2019年5月24日

行き詰まったら、資料を If you face on the wall, Read!

References about Kankoromochi
 かんころ餅と上五島の今を、絵本にして、記録に残したい。
私の、ここ数年の夢だ。

1年1年が、カウントダウンのように感じられ、
焦って、画策した、ここ数週間。
少々、頭が混乱してきた。

なにから、手をつけていいのか、わからなくなったので、
とりあえず、サツマイモの資料と、長崎県内のかんころ餅生産の資料を読んでみた。

サツマイモって、変わった作物だ。

歴史の中で、何度となく、人の命を守ってきた。

サツマイモは、痩せた傾斜地でも、じゅうぶんな収穫があり、
悪条件の土地でも、人に、食料をもたらす。

資料の中には、食料自給率が40%をきった日本に対し、
「なんらかの国際問題で、燃料、食料の輸入がストップした時、
餓死者を出さずに、国民を守れるか、試算する」
というものがあった。

その答えも、サツマイモだった。

食品ロスの騒がれる、飽食の世の中。
分業が進んで、食べることは、経済活動になった。
お金さえ差し出せば、選択は無限大。

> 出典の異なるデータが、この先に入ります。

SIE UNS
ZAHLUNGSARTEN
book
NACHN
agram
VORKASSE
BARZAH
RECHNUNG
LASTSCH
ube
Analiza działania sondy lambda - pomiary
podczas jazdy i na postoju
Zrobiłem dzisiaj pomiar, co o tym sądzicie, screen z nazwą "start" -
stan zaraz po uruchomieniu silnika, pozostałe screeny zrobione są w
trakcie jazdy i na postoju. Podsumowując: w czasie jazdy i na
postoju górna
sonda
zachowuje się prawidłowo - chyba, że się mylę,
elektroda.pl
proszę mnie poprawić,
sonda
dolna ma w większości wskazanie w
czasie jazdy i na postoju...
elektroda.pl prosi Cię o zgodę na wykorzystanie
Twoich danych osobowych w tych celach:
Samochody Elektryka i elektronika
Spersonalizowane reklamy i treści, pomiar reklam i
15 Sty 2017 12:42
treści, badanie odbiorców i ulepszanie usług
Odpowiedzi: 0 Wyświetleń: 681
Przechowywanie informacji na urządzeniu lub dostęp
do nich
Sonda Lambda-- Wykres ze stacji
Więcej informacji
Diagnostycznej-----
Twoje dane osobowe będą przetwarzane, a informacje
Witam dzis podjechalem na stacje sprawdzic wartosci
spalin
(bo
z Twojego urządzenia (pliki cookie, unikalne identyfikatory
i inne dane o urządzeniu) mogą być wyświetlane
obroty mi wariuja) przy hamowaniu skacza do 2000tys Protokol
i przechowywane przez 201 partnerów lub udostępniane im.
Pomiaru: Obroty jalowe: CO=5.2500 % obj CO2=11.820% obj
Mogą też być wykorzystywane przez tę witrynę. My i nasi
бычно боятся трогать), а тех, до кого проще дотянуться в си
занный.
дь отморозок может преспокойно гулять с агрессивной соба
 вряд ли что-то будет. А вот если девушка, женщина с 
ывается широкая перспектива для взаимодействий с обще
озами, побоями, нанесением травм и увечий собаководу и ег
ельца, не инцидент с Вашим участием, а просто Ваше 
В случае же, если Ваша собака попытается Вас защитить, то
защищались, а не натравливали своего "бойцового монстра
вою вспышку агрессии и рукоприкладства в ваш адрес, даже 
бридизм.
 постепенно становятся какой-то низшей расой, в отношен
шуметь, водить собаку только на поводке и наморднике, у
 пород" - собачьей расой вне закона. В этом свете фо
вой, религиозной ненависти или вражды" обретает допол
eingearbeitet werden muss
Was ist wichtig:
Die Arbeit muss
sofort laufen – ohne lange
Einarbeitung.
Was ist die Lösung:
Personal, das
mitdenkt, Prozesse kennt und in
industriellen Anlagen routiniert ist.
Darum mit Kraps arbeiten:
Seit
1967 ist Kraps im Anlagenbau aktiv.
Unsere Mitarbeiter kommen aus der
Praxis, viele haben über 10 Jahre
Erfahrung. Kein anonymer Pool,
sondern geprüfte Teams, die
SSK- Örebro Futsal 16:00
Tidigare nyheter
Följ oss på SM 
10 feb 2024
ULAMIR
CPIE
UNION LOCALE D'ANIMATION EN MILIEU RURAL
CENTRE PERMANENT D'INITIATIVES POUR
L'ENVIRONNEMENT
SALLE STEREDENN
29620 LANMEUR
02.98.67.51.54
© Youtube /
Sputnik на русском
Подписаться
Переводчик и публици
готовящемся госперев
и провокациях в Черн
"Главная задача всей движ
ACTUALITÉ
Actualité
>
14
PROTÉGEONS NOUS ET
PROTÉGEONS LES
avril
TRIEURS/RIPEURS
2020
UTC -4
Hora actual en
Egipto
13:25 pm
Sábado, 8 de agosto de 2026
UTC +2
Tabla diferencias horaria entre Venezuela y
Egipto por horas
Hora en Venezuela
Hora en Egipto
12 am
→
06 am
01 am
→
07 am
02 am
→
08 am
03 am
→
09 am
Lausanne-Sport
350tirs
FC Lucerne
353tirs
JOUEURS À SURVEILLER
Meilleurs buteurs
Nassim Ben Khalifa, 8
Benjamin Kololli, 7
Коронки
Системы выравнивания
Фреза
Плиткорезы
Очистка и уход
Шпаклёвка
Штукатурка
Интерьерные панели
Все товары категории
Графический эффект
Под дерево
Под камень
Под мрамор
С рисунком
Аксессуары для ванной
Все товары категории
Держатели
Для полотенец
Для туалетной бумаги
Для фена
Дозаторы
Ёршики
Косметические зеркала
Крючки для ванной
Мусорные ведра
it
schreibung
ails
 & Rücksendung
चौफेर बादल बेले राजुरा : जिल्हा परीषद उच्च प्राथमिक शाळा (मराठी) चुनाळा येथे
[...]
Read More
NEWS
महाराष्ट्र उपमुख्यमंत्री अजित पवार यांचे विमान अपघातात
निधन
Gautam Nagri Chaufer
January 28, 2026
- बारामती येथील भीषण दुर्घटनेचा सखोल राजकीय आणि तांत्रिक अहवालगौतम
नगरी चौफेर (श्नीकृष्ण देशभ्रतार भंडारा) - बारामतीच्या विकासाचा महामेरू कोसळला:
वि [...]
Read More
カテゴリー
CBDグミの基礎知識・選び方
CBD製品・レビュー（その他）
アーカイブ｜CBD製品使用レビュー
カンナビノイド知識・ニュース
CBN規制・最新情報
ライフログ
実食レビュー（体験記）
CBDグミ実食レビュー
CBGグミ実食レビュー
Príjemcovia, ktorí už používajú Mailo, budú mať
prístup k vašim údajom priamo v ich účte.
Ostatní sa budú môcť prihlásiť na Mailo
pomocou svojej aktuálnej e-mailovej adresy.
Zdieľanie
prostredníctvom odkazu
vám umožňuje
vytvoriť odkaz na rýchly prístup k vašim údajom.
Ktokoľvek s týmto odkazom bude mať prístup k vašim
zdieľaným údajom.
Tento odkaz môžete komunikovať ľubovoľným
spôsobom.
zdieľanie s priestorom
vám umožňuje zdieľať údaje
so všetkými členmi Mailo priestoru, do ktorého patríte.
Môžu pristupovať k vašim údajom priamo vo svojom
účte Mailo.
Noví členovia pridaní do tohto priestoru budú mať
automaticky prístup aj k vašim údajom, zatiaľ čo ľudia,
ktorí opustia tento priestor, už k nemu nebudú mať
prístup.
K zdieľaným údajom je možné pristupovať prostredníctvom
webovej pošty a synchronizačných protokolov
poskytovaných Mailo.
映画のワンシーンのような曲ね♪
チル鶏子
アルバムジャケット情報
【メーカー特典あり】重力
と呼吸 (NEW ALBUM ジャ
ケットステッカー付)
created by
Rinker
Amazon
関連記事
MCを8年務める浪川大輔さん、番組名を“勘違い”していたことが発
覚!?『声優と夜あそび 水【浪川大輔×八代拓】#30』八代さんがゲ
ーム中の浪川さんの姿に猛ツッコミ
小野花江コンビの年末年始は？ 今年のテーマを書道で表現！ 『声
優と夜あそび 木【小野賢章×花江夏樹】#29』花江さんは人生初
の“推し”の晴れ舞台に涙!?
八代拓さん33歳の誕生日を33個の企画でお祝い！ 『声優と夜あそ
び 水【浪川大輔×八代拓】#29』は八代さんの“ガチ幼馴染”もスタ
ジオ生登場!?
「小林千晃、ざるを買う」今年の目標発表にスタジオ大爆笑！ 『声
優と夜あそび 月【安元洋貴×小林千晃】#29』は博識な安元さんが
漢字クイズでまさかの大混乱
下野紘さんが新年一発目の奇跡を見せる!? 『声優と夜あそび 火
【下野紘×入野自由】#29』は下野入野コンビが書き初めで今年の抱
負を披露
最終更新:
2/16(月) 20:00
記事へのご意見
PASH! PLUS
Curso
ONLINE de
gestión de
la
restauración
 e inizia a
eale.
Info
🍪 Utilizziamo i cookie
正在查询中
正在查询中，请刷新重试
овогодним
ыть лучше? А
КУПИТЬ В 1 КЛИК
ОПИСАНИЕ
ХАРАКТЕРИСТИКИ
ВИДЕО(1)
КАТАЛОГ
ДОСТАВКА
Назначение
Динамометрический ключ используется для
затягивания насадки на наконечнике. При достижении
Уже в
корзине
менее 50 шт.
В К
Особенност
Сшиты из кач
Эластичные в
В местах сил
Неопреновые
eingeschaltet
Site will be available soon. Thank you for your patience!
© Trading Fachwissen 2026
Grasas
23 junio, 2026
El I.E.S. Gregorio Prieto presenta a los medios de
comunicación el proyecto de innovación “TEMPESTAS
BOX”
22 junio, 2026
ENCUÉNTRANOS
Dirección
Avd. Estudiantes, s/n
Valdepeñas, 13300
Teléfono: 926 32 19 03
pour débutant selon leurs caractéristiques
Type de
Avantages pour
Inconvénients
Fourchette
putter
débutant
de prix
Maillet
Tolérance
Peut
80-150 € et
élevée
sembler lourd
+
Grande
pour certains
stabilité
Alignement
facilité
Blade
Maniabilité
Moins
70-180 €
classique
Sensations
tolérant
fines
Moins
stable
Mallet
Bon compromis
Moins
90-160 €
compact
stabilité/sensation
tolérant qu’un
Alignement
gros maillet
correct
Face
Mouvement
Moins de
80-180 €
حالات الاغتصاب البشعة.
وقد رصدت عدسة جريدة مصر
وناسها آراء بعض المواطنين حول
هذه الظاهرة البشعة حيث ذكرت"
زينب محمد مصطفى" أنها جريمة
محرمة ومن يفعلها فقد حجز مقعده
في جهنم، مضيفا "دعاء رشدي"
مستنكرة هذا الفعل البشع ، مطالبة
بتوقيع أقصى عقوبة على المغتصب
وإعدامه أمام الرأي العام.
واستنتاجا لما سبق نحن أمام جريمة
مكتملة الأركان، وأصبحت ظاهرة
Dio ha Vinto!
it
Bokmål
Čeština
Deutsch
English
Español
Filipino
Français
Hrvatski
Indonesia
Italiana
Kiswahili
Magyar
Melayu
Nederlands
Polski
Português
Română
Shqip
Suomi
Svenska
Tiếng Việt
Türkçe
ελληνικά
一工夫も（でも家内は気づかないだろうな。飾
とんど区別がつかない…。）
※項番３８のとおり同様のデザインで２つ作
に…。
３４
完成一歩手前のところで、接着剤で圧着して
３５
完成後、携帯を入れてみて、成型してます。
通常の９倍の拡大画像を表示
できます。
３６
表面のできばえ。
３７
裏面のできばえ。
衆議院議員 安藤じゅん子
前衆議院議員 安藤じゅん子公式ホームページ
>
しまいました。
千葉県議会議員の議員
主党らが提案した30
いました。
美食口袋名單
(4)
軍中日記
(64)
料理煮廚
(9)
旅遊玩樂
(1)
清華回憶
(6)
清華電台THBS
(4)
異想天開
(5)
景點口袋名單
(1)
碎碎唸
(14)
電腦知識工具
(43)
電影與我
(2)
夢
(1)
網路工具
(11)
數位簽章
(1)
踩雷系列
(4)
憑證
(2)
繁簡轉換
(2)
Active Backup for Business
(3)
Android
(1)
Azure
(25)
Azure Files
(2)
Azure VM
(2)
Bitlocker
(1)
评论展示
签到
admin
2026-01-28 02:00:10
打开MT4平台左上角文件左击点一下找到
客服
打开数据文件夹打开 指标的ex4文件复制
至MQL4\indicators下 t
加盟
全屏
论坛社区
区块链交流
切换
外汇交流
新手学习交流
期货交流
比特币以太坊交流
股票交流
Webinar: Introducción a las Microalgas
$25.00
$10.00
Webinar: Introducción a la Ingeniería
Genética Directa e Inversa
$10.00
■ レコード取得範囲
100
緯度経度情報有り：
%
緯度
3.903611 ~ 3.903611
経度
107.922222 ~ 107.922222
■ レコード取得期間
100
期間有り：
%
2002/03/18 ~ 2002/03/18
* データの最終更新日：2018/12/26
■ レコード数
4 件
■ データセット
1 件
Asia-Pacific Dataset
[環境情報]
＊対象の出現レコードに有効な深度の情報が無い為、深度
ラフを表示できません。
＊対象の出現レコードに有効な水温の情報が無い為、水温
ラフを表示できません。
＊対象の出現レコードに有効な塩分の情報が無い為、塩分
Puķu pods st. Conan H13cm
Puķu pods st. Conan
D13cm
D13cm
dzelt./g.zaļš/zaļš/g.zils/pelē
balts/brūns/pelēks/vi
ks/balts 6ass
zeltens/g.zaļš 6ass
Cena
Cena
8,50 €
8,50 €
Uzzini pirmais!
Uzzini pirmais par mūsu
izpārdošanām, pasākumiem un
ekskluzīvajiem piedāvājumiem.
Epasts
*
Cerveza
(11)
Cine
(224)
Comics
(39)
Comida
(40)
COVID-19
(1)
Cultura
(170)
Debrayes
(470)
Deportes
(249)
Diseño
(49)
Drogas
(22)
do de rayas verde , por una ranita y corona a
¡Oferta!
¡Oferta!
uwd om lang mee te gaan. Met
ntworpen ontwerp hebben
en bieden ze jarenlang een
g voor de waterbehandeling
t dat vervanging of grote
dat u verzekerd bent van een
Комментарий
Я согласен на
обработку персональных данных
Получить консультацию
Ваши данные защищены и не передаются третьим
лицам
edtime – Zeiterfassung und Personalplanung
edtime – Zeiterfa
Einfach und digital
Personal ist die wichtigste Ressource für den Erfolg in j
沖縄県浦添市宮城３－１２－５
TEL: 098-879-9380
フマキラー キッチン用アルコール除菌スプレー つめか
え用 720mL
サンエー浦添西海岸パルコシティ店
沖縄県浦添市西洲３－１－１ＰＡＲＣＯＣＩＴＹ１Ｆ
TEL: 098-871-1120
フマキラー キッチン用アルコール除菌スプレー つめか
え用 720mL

魔法市のようだ。

一方、生産者と消費者は、輸送や産業がからみあって、遠くなった。
私のように、「食べる」だけとなった現代人には、
「食べる」と「生きる」と「育てる」のつながりが、見えない。

かんころ餅を追いかけて、
サツマイモが、人の生活の中心に一本通っていた時代を知った。
 「生きる」実感を、学び直すきっかけになった。

取材で、野崎島からの最後の移住者の方にお話を伺ったことがある。
その時、食事の話をしていたら、
「米を食べたことがなかった」
「貧しかったから、サツマイモしかなかった」
「恥ずかしい」と言われた。

この人が、「恥ずかしい」と感じる幼い頃の記憶は
どこに生まれたか、のみに起因しているのに、
(その後、大変な努力をして、しっかりと家族を守った)
そう感じ続けてしまう。
今も、貧しさや、職業への差別的な意識は存在する。
社会のあり方を、考えさせられる。

分業は、現代社会の知恵でもあるから、
「みんなで、畑を耕そう」とは言えない。
でも、末端で、「食べる」時、逆の末端で、
何が起こっているか、思いを巡らすことは、とても、大切だと思う。

かんころ文化研究会に入った、高専の学生さんが、
「ぼくは、過疎地で、草取りなどの農作業が楽になるような、
機械が、作れたらな、て思って、参加したんです」
と言っていた。
未成年の学生さんが、地域社会の問題を解決する
夢を持っていることに、感動した。

子ども達には、さまざまな立場や、社会を知って、
肌で感じる体験をして、
夢を持ってもらいたい。

そうしたら、お互いの能力を活かしあい、
尊重しあえるのではないかな、と思う。